Congress leaders and others who see Mukherjee’s visit to RSS headquarters as some sort of ‘dilution’ of the party’s ideology must realise that Mukherjee is not Mahatma Gandhi. Every leader who abides by the party makes it look good but if one does not, it is the individual, not the party, that suffers a dent in the image.
Looking For Support
Mukherjee’s visit and address are not the only issues making news. Apparently, the Vishva Hindu Parishad is holding a World Hindu Conference in Chicago, where it has invited former RBI governor Raghuram Rajan as one of the speakers. Others include the Dalai Lama and Hollywood’s Richard Gere.
However, what needs to be noted is that the VHP had in the previous edition of the conference invited more than 20 Union ministers.
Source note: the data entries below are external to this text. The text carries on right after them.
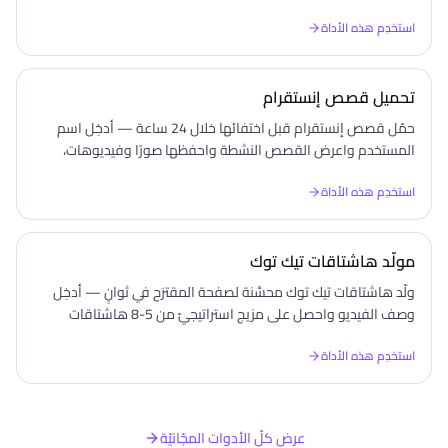
تسجيل دخول.
استخدِم هذه الأداة
تحميل قصص إنستقرام
حمّل قصص إنستقرام قبل اختفائها خلال 24 ساعة — أدخِل اسم
المستخدم واعرض القصص النشطة واحفظها صورًا وفيديوهات،
مجّانًا دون تسجيل دخول.
استخدِم هذه الأداة
مولّد هاشتاقات تيك توك
ولّد هاشتاقات تيك توك محسَّنة لصفحة المقترَح في ثوانٍ — أدخِل
وصف الفيديو واحصل على مزيج استراتيجيّ من 5-8 هاشتاقات
موافق لخوارزميّة تيك توك، مجّانًا.
استخدِم هذه الأداة
عرض كلّ الأدوات المجّانيّة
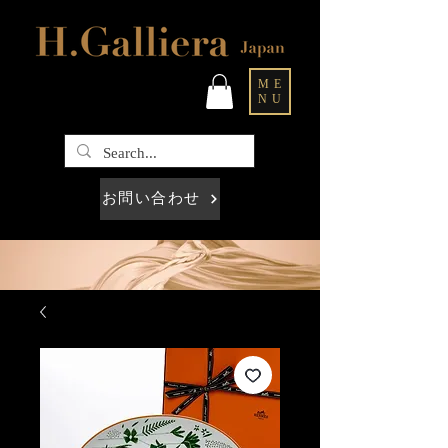
ME
NU
お問い合わせ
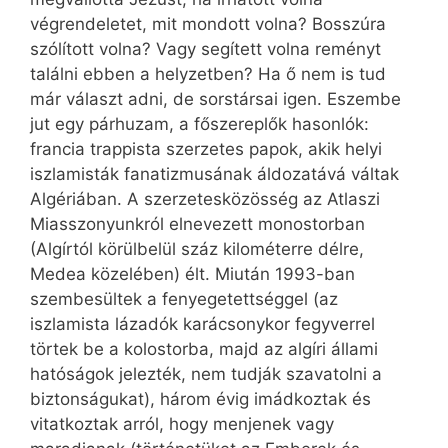
végrendeletet, mit mondott volna? Bosszúra
szólított volna? Vagy segített volna reményt
találni ebben a helyzetben? Ha ő nem is tud
már választ adni, de sorstársai igen. Eszembe
jut egy párhuzam, a főszereplők hasonlók:
francia trappista szerzetes papok, akik helyi
iszlamisták fanatizmusának áldozatává váltak
Algériában. A szerzetesközösség az Atlaszi
Miasszonyunkról elnevezett monostorban
(Algírtól körülbelül száz kilométerre délre,
Medea közelében) élt. Miután 1993-ban
szembesültek a fenyegetettséggel (az
iszlamista lázadók karácsonykor fegyverrel
törtek be a kolostorba, majd az algíri állami
hatóságok jelezték, nem tudják szavatolni a
biztonságukat), három évig imádkoztak és
vitatkoztak arról, hogy menjenek vagy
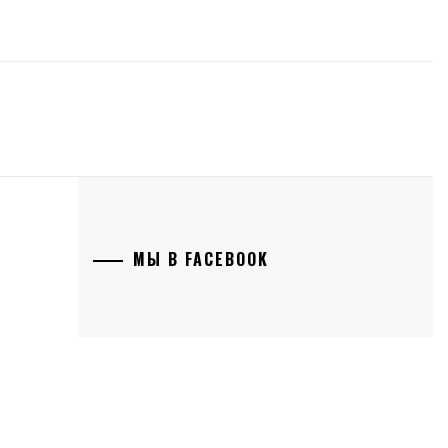
МЫ В FACEBOOK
The question is whether the outfit once controlled by Prime Minister Narendra Modi’s friend-turned-foe Pravin Togadia is trying to rub the BJP leadership the wrong way by inviting someone like Rajan.
Meanwhile, the BJP has said that it would hold meetings with one lakh prominent people to spread the word that its central and state governments have been doing a wonderful job. As a beginning, party president Amit Shah met former General Dalbir Singh Suhag recently.
It seems like the RSS and all its offshoots are not convinced about their popularity despite having ridden to power with a majority in 2014 and having state governments in majority of states. I guess “all the perfumes of Arabia will not sweeten this hand.”